I packed up and left after totality hoping to avoid traffic. Didn't work. After visiting a craft fair at the high school hoping to buy some t-shirts which had long ago sold out, I drove west 40 miles to the small sandhill community of Arthur. What a beautiful drive through the undulating, grass covered sandhills, (I read where the Nebraska sandhills are the largest grass covered area of sand dunes in the world) which are punctuated with some small flat valleys that host large stands of huge cottonwoods and some beautiful ranches. I kept wanting to pull off for a pic, but I was in heavy traffic, and there was precious little shoulders to allow for a pull off. What pull-offs there were were occupied by eclipse viewers. I got to Arthur to encounter a traffic jam. The small community of 145 had hosted a viewing that looked to be as big as what I'd been to in Tryon. People were pouring out of Arthur and also coming down the highway from Alliance further west in the sandhills. Once I got thru town, it was pretty much bumper to bumper, but things flowed along pretty smoothly.
I took a few more back roads on the way back to Denver to enjoy the country and allow the main arteries to clear up a bit. Stillwhen I left Sidney going south it was still a steady stream of vehicles all the way back to Denver.

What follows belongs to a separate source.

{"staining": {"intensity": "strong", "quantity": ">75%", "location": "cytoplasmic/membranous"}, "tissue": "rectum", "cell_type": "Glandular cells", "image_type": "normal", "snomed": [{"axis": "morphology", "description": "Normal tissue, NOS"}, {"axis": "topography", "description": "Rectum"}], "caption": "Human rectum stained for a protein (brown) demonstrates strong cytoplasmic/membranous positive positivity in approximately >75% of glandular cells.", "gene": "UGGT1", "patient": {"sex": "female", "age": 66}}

Overall, it was a great experience and I'm glad I went. I would highly recommend traveling to a totality site in the eclipse coming in, is it 2024. I see where it's going to be in the eastern half of the US and with a wider path of totality. I heard people talking about the ellipse back in Devner where it was like 70% or so. They said it got a little darker, but more like when a cloud passes over the sun. There is nothing like experiencing totality.